What has citizenship come to mean in Egypt after 2011? Since 2007, constitutions have proclaimed it as the foundation of Egypt’s democratic system, yet the everyday workings of citizenship often unfold in the shadows of legal texts. Gianluca Parolin thus turns to Egyptian television drama—specifically, the emerging crime genre of the 2010s—to explore how ideas of law, justice, and agency are visualized and contested on screen.

Unlike its prominence elsewhere, crime drama has not historically been acknowledged as a distinct genre on Egyptian television. Yet during the 2010s, a recognizable crime formula began to take shape across a large number of incarnations. This book identifies the emergence of this formula, which embodies ways of imagining the relationship between citizens, law, and the state. Through depictions of investigation, policing, and civic intervention, these dramas portray citizens stepping in to restore justice when law enforcement fails to deliver on its most basic promise.

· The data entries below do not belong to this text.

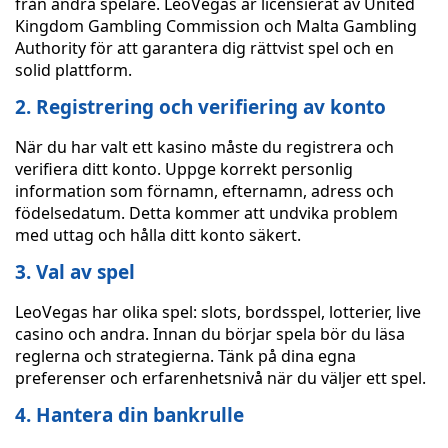
från andra spelare. LeoVegas är licensierat av United
Kingdom Gambling Commission och Malta Gambling
Authority för att garantera dig rättvist spel och en
solid plattform.
2. Registrering och verifiering av konto
När du har valt ett kasino måste du registrera och
verifiera ditt konto. Uppge korrekt personlig
information som förnamn, efternamn, adress och
födelsedatum. Detta kommer att undvika problem
med uttag och hålla ditt konto säkert.
3. Val av spel
LeoVegas har olika spel: slots, bordsspel, lotterier, live
casino och andra. Innan du börjar spela bör du läsa
reglerna och strategierna. Tänk på dina egna
preferenser och erfarenhetsnivå när du väljer ett spel.
4. Hantera din bankrulle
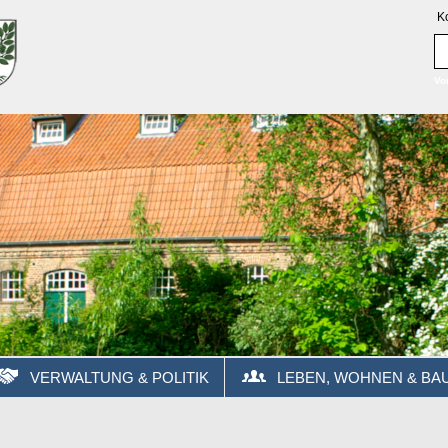
K
Vo
VERWALTUNG & POLITIK
LEBEN, WOHNEN & BA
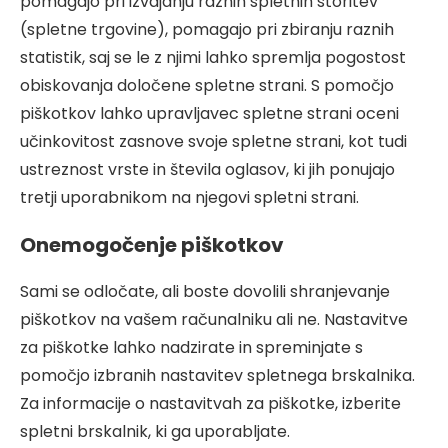
pomagajo pri izvajanju raznih spletnih storitev
(spletne trgovine), pomagajo pri zbiranju raznih
statistik, saj se le z njimi lahko spremlja pogostost
obiskovanja določene spletne strani. S pomočjo
piškotkov lahko upravljavec spletne strani oceni
učinkovitost zasnove svoje spletne strani, kot tudi
ustreznost vrste in števila oglasov, ki jih ponujajo
tretji uporabnikom na njegovi spletni strani.
Onemogočenje piškotkov
Sami se odločate, ali boste dovolili shranjevanje
piškotkov na vašem računalniku ali ne. Nastavitve
za piškotke lahko nadzirate in spreminjate s
pomočjo izbranih nastavitev spletnega brskalnika.
Za informacije o nastavitvah za piškotke, izberite
spletni brskalnik, ki ga uporabljate.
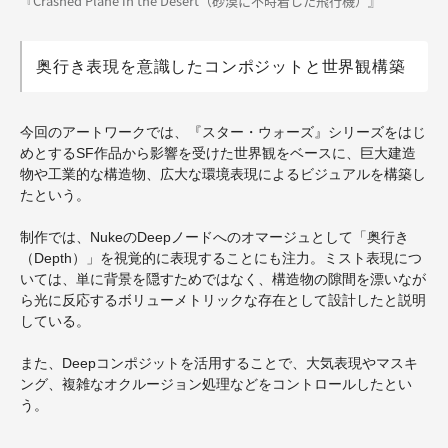
『Crashed Plane in the Desert（砂漠に不時着した飛行機）』
奥行き表現を意識したコンポジットと世界観構築
今回のアートワークでは、
『スター・ウォーズ』シリーズをはじ
めとする
SF作品から影響を受けた世界観をベースに、巨大建造
物や工業的な構造物、広大な環境表現によるビジュアルを構築し
たという。
制作では、NukeのDeepノードへのオマージュとして「奥行き
（Depth）」を視覚的に表現することにも注力。ミスト表現につ
いては、単に背景を隠すためではなく、構造物の隙間を漂いなが
ら光に反応するボリューメトリックな存在として設計したと説明
している。
また、Deepコンポジットを活用することで、大気表現やマスキ
ング、複雑なオクルージョン処理などをコントロールしたとい
う。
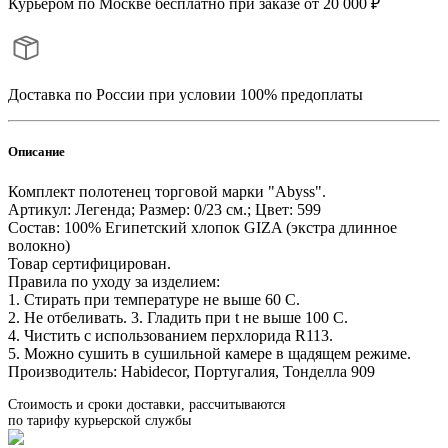
Курьером по Москве бесплатно при заказе от 20 000 ₽
Доставка по России при условии 100% предоплаты
Описание
Комплект полотенец торговой марки "Abyss".
Артикул: Легенда; Размер: 0/23 см.; Цвет: 599
Состав: 100% Египетский хлопок GIZA (экстра длинное
волокно)
Товар сертифицирован.
Правила по уходу за изделием:
1. Стирать при температуре не выше 60 С.
2. Не отбеливать. 3. Гладить при t не выше 100 С.
4. Чистить с использованием перхлорида R113.
5. Можно сушить в сушильной камере в щадящем режиме.
Производитель: Habidecor, Португалия, Тонделла 909
Стоимость и сроки доставки, рассчитываются
по тарифу курьерской службы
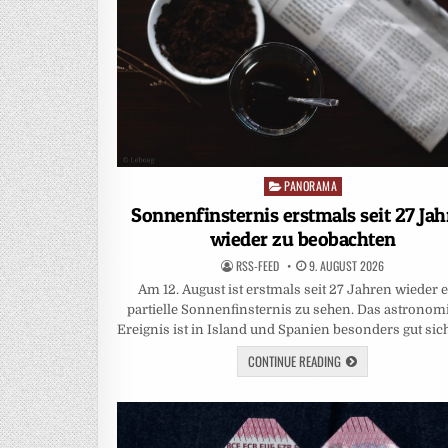
PANORAMA
Posted
in
Sonnenfinsternis erstmals seit 27 Ja
wieder zu beobachten
RSS-FEED
9. AUGUST 2026
Am 12. August ist erstmals seit 27 Jahren wieder 
partielle Sonnenfinsternis zu sehen. Das astronom
Ereignis ist in Island und Spanien besonders gut sic
CONTINUE READING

Combining distant readings of broad trends across the decade’s television output with close readings of key series, Scripting Citizenship examines how this formula flourished within Egypt’s tightly regulated media landscape, and how it displayed formidable resilience through the transformations of the late 2010s.

In doing so, the book develops a jurisprudential reading of the Egyptian crime formula—a legal theory in which drama casts its own light across the shadows of legal texts, revealing a visual definition of citizenship for viewers and scholars alike.

Gianluca Parolin writes at the intersection of comparative constitutionalism, legal theory, and law and culture. His work is marked by a persistent effort to approach foundational questions of citizenship through unconventional theoretical frameworks. He is the author of Citizenship in the Arab World (2009).